Write a function [x, y, A11, A12, A21, A22] = affinehessian (img, Threshold), which extends the detector of Hessian maxima from the previous step, and for each maximum in the scale space it calculates one step of the Baumberg iteration. The function returns the position of a point and the 2×2 submatrix of matrix A: $$A=\sigma_i \, inv\left(C^{-1/2}/\sqrt{det(C^{-1/2})})\right)$$

Maximal Stable Extremal Region (MSER)

The detector of Maximal Stable Extremal Regions is based a different idea.
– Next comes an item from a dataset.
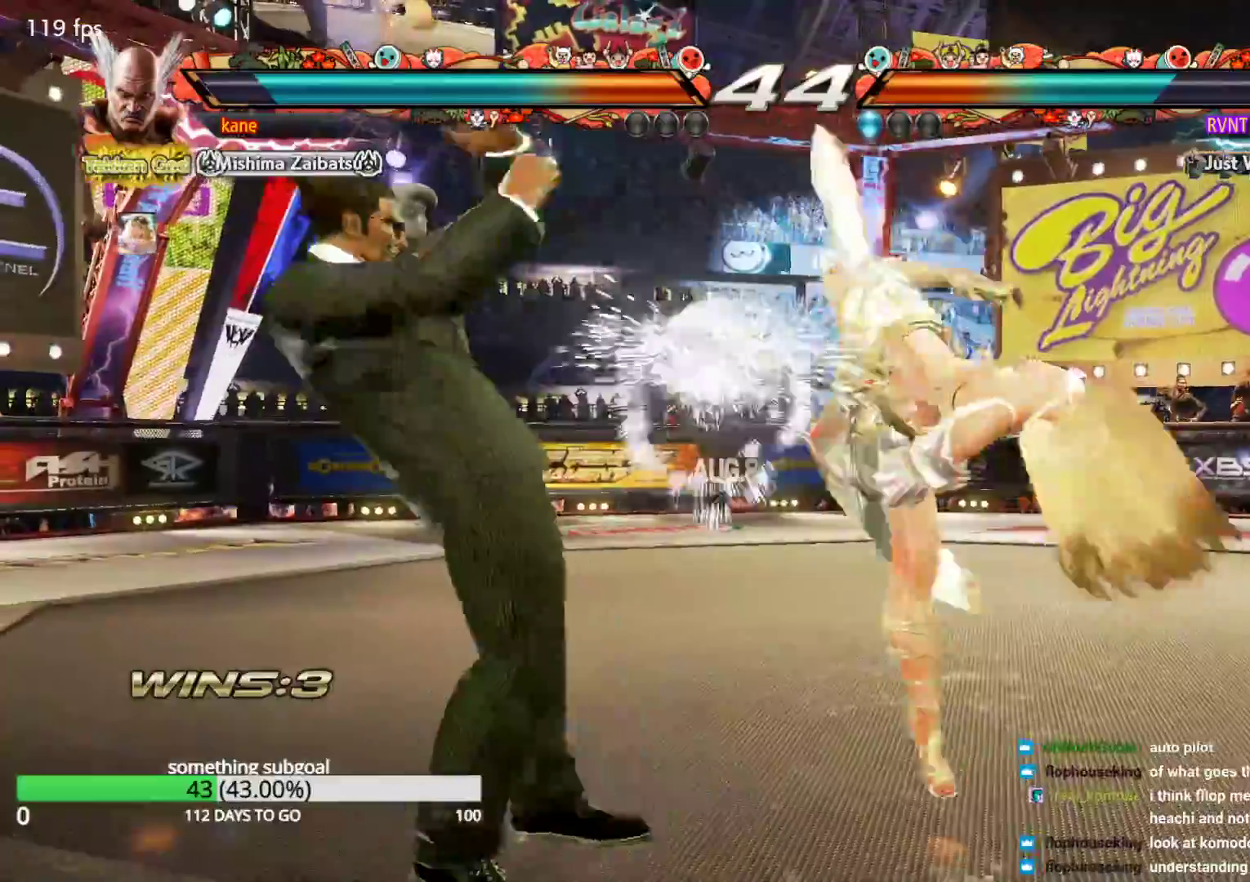
{"buttons": ["TRIANGLE"], "left_stick": "center", "events": [[17, "left_stick", "center"], [150, "SQUARE", "down"], [200, "SQUARE", "up"], [267, "SQUARE", "down"], [317, "SQUARE", "up"], [350, "SQUARE", "down"], [433, "SQUARE", "up"], [483, "TRIANGLE", "down"]]}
Detection is based on growing regions in a binary thresholded image while increasing the threshold for image intensity. While increasing intensity, new regions appear in the image, they are merging together and at the end there is one region with area of the whole image. During the region growing, the region statistics (area and the border length) are monitored. The detector finds such intensity ranges where the ratio of the area and border length changes the least. The MSER detector is implemented as a MEX module. It is used as follows:

  p.min_margin = 10;
  p.min_size   = 30;
  mser = extrema(img, p, [1 2]);

MSERs are affine co-variant regions. It is possible to visualize their covariance matrix as an ellipse with the longer axis corresponding to the maximal variance of elements. We can use following code for conversion into elliptical regions:

  regs=[mser{1}{2,:} mser{2}{2,:}];
  x=[regs.cx]; y=[regs.cy];
  a11=sqrt([regs.sxx]); a12=zeros(size(a11));
  a21=[regs.sxy]./a11;  a22=sqrt([regs.syy] - a21.*a21);
  imshow(img); showpts([x;y;a11;a12;a21;a22]);

For visualisation download showpts.m.

The Dataset

To try your new detectors, take pictures of three objects from five different viewpoints with increasing complexity. Two pictures should contain a simple rotation, with and without scale change. The other pictures should be taken from different viewpoints. Name the images with 1024px on the longer side as obj(0-2)_view(0-4). Pack them to a .zip archive and upload them to upload system (task 02_data). If necessary (due to long runtime of your code) you can shrink the images to half.

What should you upload?

You are supposed to upload functions hessian_response.m, hessian.m, harris_response.m, harris.m, nonmaxsup2d.m, scalespace.m, nonmaxsup3d.m, sshessian_response.m a sshessian.m together with all used non-standard functions you have created. Do not forget the dataset.

Testing

We use a script and the MATLAB function 'publish' to test your code. Download detect_test.zip and unpack it to a direcotry which is in MATLAB paths (or put it into the directory with your code) and execute. Compare your results with ours.

References

2. Computing local invariant description

The task of a detector is to reliably find feature points and their neighborhoods such that the detected points are covariant with a desired class of transformations (geometric or photometric). For instance, the basic version of Harris or Hessian detector detects points which are covariant with translation (if you shift the image, detected points shift the same amount). Hessian in the scale-space or DoG detector adds information about the scale of the region and therefore points are co-variant with similarity transformation up to an unknown rotation (detected points have no orientation assigned). Affine covariant detectors like MSER, Hessian-Affine or Harris-Affine are co-variant with affine transformations. The following text describes how to handle geometric information from the point neighbourhood and how to use it for normalization. Depending on the amount of information that a detector gives about a features, the descriptions can be invariant to translation, similarity, affine or perspective transformation.

Geometric normalization

Geometric normalization is a process of geometric transformation of feature neighborhood into a canonical coordinate system. Information about geometric transformation will be stored in the form of “frame” – a projection of the canonical coordinate system into the neighborhood of a feature point (or region) in the image. The frame will be represented by a 3×3 matrix A, the same as in the first lab. The transformation matrix A is used to obtain a “patch” – a small feature neighborhood in the canonical coordinate system. All other measurements on this square patch of original image are now invariant to desired geometric transformation.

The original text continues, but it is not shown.